Review: Merry Gentlemen

Merry Gentlemen
Merry Gentlemen by Josephine Myles
My rating: 4 of 5 stars

Cute, fun, and lots of campy singing. What else does a holiday novella need? Myles is a great author and she’s once again delivered with this entertaining and enjoyable story about a city-slicker who falls back in love with his country ex. The two may live seemingly very different lives but the power of love wins out. The characters are adorable and the story reads incredibly fast. There’s enough minor action and witty dialogue to keep the pages turning. The ending is a bit optimistic and overly simplified to be believed but I like the concept of love winning out anyway. I especially appreciated the touch with the cranky gull.
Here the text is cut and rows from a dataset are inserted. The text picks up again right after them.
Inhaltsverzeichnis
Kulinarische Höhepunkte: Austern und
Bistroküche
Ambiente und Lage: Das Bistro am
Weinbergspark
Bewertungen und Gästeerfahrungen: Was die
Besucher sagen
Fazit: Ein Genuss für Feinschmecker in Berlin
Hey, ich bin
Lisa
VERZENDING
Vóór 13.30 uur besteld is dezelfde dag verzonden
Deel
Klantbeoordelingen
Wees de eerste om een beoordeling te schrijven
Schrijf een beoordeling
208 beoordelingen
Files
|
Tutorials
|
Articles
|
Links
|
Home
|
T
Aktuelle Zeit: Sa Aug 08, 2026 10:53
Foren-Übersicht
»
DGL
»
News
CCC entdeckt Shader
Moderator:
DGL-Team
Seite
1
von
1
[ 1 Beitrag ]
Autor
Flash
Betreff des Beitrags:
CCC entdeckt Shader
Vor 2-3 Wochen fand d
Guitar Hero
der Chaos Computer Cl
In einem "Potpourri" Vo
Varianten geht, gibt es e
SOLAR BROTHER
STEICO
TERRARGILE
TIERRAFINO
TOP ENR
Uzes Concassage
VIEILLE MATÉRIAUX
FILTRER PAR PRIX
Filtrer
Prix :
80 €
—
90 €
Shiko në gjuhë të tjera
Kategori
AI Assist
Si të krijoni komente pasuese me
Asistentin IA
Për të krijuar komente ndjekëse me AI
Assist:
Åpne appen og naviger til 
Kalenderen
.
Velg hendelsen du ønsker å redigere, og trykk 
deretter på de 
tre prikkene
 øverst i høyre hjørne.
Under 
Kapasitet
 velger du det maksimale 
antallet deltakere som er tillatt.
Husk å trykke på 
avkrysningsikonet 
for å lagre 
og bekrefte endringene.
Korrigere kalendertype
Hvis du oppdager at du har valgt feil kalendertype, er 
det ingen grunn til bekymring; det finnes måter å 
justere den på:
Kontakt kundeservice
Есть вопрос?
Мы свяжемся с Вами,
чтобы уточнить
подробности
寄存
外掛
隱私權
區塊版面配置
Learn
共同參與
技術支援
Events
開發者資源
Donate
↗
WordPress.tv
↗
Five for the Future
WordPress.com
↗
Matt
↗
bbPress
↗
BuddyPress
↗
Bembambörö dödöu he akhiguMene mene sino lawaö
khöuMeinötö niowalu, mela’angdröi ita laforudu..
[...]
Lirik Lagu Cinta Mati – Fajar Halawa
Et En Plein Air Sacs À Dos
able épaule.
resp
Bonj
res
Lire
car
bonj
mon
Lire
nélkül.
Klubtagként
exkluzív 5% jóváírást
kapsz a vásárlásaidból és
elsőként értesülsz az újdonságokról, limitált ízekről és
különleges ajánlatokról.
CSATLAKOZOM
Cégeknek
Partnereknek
Riley is working his way up the city council ladder and has agreed to be the market manager during Bath’s yearly Christmas Market. It’s a stressful and often thankless job but Riley is determined to preserve and get a promotion at the end. Together with his trusty sidekick and elf, Janine, Riley heads off to greet the stall owners and comes across his ex, Stan. Stan is the only man to ever break Riley’s heart and he’s never gotten over him. Stan is much happier in the isolated country doing his woodworking while Riley is a campy, city lover. The two seem like opposites but their chemistry may not be the only thing they have in common.

The novella is a quick read with mild action and a lot of fun scenes. Right away Riley charms with his disgruntled interaction with a city gull and this never lets up. From preening in inappropriate fashion to spreading joy in a Santa suit to stripping in a Merry Balls thong, Riley is a bundle of energy. He clearly thrives off interactions with others and loves the attention. He also loves Stan, a more taciturn man that feels caged by the hustle and bustle of the city. Stan and Riley have considerable chemistry and there’s definite love in their quieter moments as well. It’s clear the two still love each other and want each other but feel trapped but opposing needs.

Here I think the novella did a great job characterizing both men and showing who they truly are at the core. They simply are different people that want and thrive off different things. Riley is not the camping type while Stan really does yearn for the simplicity of the woods. The story does a reasonably good job of showing how the two make it work but I think this is more of a fantasy wish than reality. Perhaps the story did too good a job showing their differences because I never really believed they could make it work as a couple. They simply want different things.

This didn’t detract from my enjoyment of the book though. It’s well written with clear British flair that I really like. The dialogue is witty and entertaining and there are a multitude of secondary characters to flesh out the story. The gull especially is an inspired detail. I probably wouldn’t read it again because I just couldn’t buy into the ending but I really enjoyed it regardless. The pages flew by and I was sad to say goodbye to two such charming and delightful characters. As always I look forward to more work by Myles. I’ve yet to read a story I didn’t like by her.